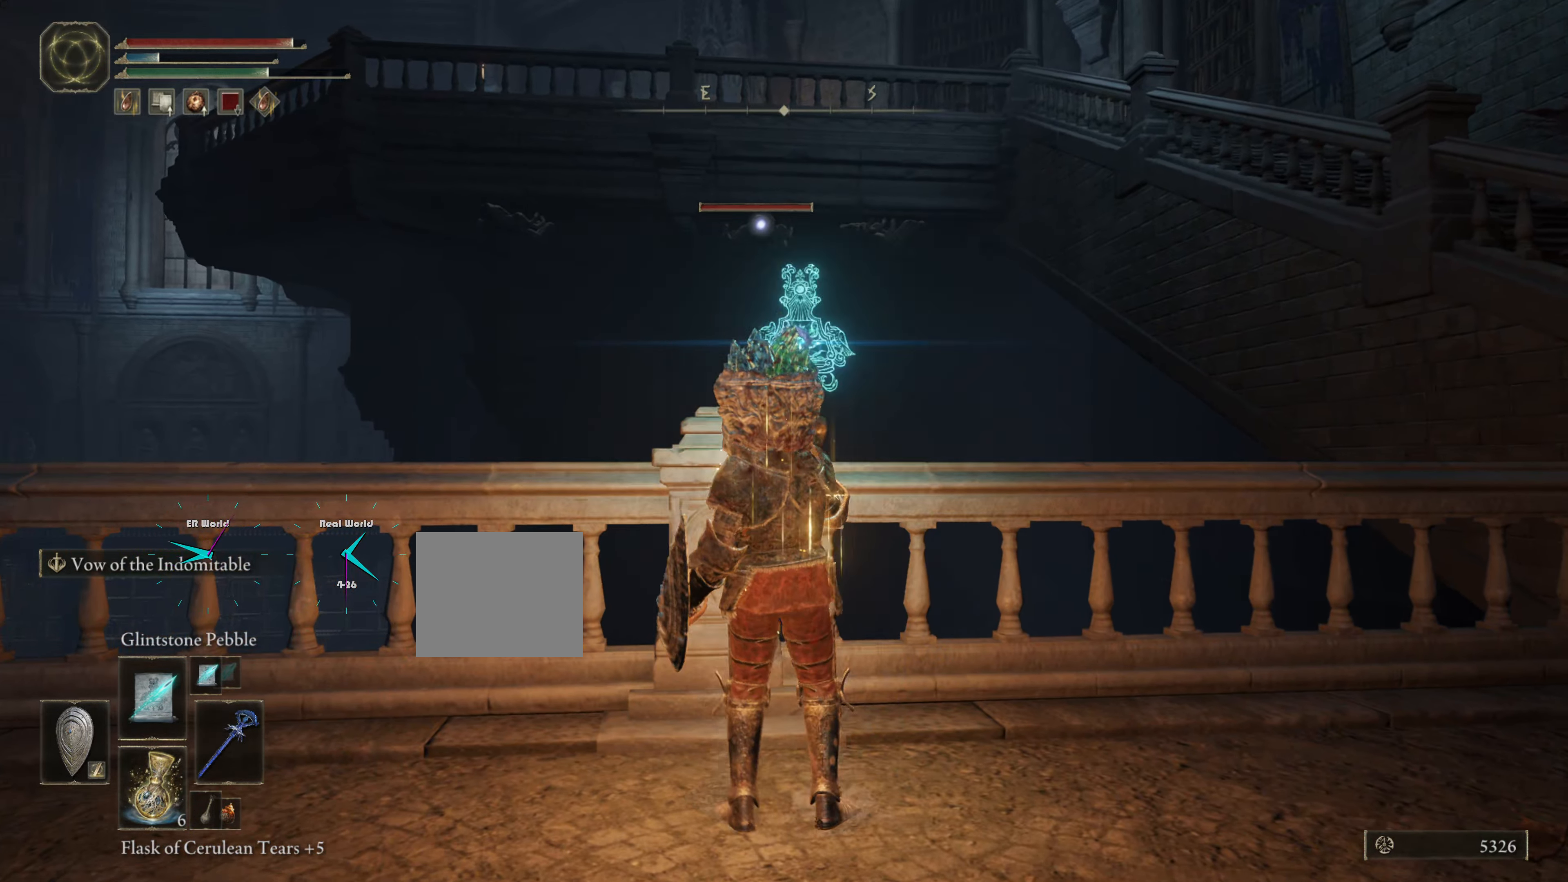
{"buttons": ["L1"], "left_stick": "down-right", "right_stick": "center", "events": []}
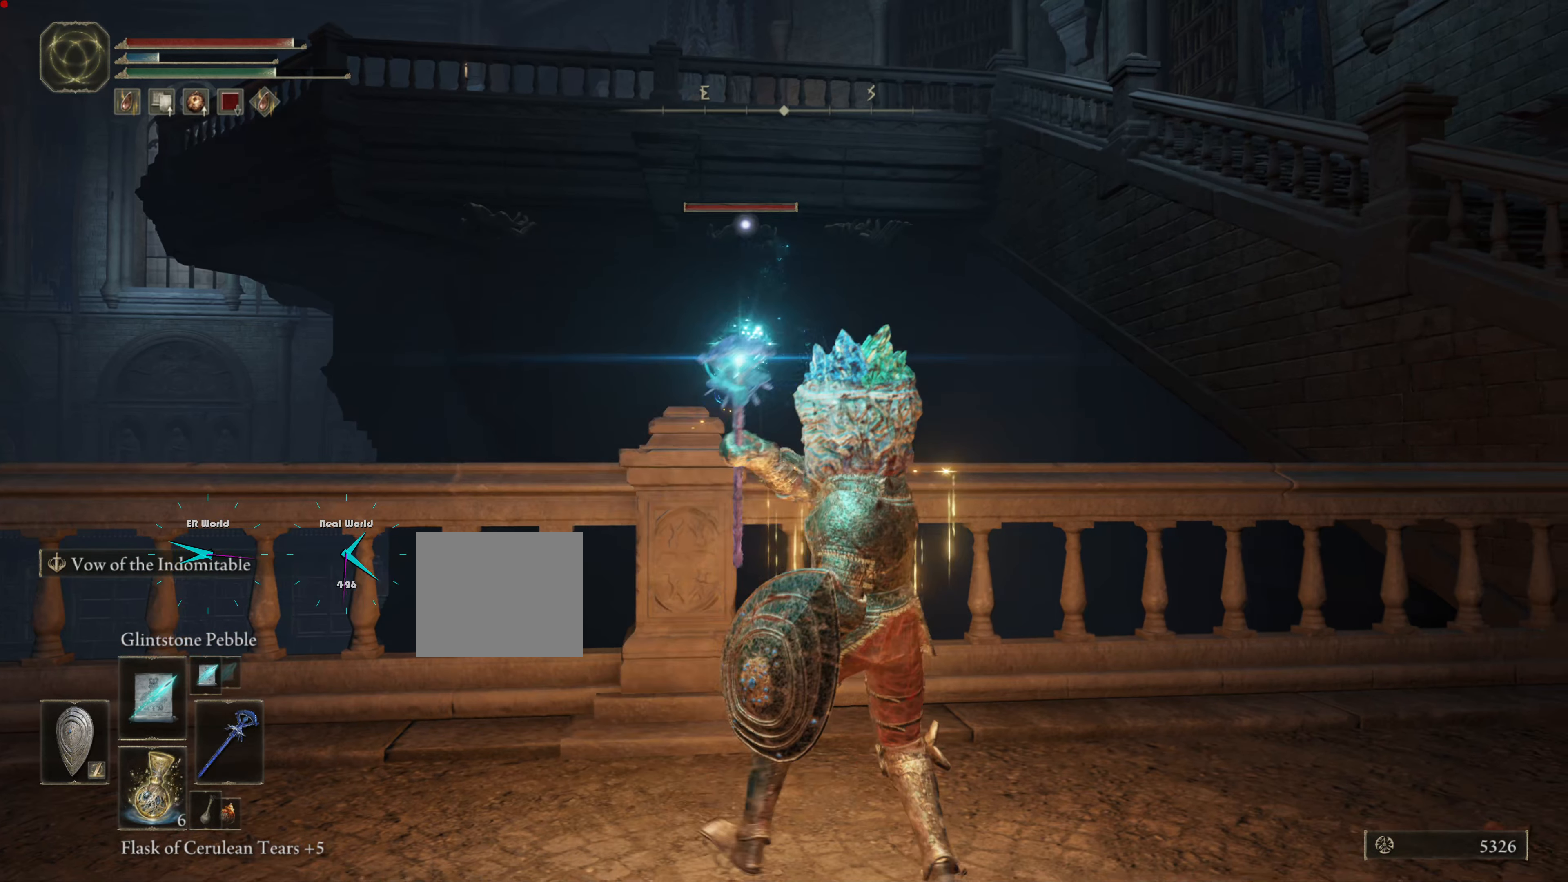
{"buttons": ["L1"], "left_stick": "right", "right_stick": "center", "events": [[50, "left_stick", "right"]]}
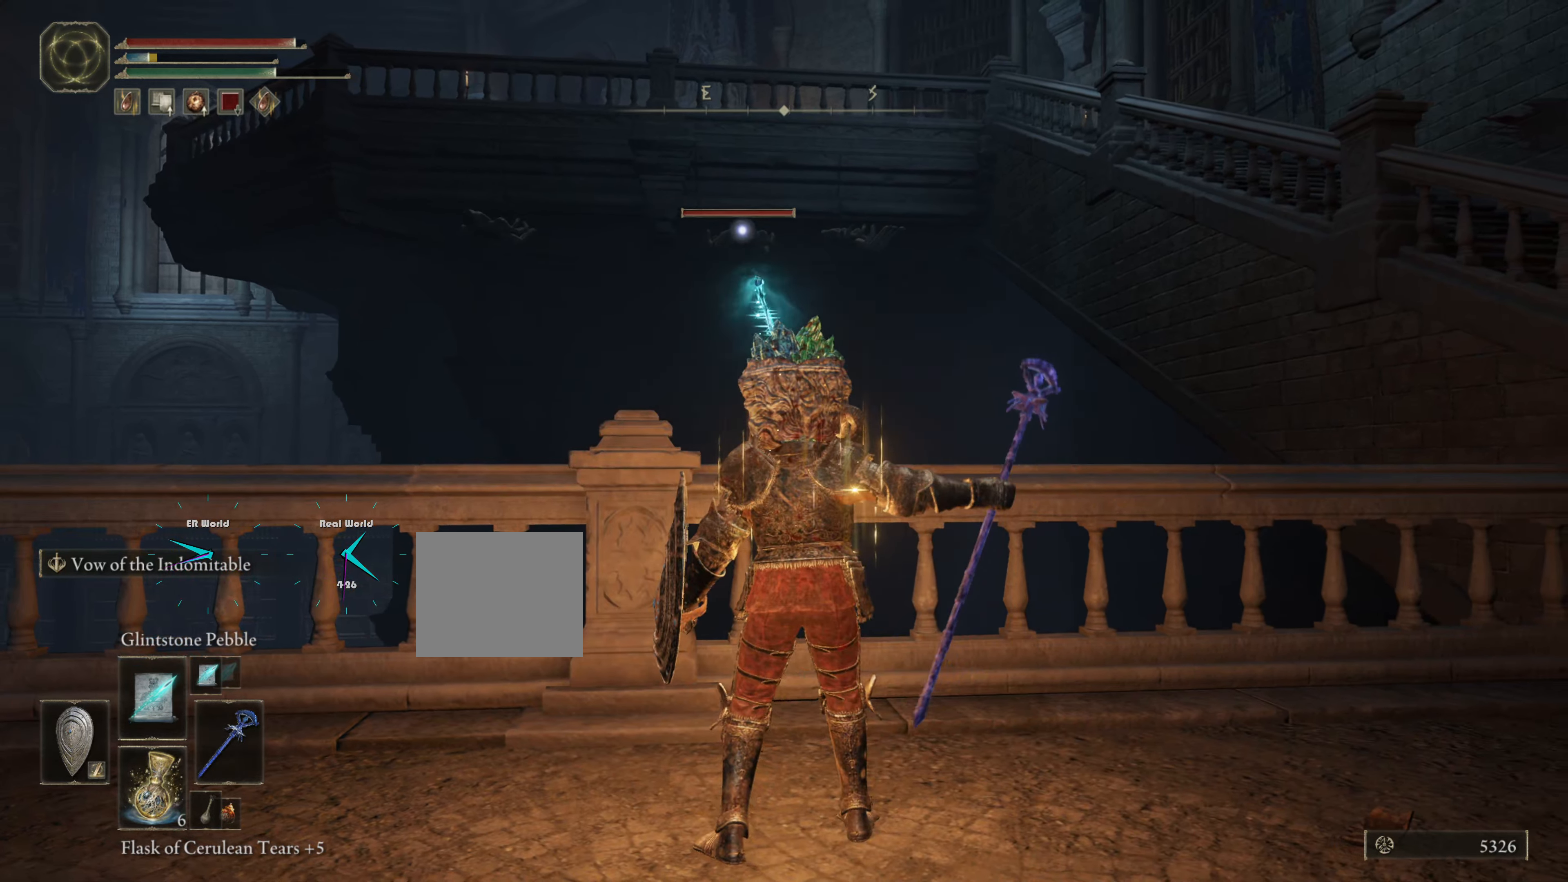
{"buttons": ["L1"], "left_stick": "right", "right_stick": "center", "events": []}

[WORK REQUIRED]
From the first line to the last, write out the data exactly, omitting any pictures.

[RESULT OF THIS TASK]
{"buttons": ["L1"], "left_stick": "down-right", "right_stick": "center", "events": []}
{"buttons": ["L1"], "left_stick": "right", "right_stick": "center", "events": [[50, "left_stick", "right"]]}
{"buttons": ["L1"], "left_stick": "right", "right_stick": "center", "events": []}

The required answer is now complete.